One of the drivers was asked about his monster truck. Turns out his monster truck is sponsored by a firm that makes radio controlled toy cars and trucks. The model was so popular that they created a real "monster" truck based on the toy. Now, this is an interesting development. We're beginning to create real products from toys or even imaginary products.
Which led me to think - how long before someone creates a product or service in a virtual world - Second Life or some other gaming environment - that becomes a real product in the real world?

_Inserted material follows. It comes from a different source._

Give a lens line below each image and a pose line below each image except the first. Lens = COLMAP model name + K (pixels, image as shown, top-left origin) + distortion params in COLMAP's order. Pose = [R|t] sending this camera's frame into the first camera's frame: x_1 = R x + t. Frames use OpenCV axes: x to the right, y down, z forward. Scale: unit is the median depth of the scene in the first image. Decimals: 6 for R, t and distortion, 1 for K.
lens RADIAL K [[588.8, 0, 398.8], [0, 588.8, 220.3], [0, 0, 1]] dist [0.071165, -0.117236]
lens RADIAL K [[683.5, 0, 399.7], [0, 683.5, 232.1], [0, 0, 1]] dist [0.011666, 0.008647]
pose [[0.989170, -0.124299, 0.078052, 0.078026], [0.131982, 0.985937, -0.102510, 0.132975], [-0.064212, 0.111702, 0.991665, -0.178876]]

It seems to me that beyond all of the violent games and other virtual reality many people spend their time in, there will evolve a separate existence for some people - much like Second Life, or some other virtual realm where people can take on their own personas. What's also clear is that someone has to define the rules for that virtual environment - does gravity exist, can your avatar die in a virtual space? I was influenced in this thinking by reading Snow Crash by Neal Stephenson. But what's really interesting is to assume that someone will create a product or service in a virtual world that will make its way to the real world. Given that many people spend time in a virtual existence now, and more will do so as computing and software advance, any new product or service online can be defined and sampled by a large number of people. This means product testing and prototyping should be easier in a virtual space than in real space.
Also, people spending time in a virtual space have much less patience for products or services that don't work or don't add value. The attention span is short and the cost to spend time working with something that doesn't perform well is too high. In fact, product testing in a virtual world makes some sense, given the parameters and the types of people who exist in the virtual space.
Now that some products start life as toys, what's to keep new products and services from starting out in the virtual world?